Activity:
Below are some records. Pull every line that contains the word "pixels".

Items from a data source

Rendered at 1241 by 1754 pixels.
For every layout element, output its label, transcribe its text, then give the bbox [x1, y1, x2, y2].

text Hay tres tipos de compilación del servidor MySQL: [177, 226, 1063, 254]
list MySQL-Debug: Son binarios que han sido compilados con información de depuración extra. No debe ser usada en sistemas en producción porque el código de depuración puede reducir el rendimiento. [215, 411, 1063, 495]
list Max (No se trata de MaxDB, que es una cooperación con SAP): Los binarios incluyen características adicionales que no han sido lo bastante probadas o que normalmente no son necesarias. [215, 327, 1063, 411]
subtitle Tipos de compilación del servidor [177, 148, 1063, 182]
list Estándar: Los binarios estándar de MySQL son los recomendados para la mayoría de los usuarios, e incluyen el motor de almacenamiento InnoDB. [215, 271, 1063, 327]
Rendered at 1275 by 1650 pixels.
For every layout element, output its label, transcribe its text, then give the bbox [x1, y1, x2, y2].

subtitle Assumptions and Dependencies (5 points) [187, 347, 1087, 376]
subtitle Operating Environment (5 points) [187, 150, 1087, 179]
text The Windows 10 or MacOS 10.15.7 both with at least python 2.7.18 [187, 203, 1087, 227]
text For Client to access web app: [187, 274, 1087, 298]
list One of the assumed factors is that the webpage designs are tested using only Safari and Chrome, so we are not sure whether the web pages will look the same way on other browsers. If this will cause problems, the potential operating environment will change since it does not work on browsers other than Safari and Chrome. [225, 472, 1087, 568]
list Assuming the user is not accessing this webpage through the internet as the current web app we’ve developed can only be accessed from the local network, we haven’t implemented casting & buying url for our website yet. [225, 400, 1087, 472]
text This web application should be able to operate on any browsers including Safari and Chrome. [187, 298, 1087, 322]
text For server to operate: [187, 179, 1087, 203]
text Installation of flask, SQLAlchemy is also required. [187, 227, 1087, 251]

Solution to this problem:
Rendered at 1241 by 1754 pixels.
Rendered at 1275 by 1650 pixels.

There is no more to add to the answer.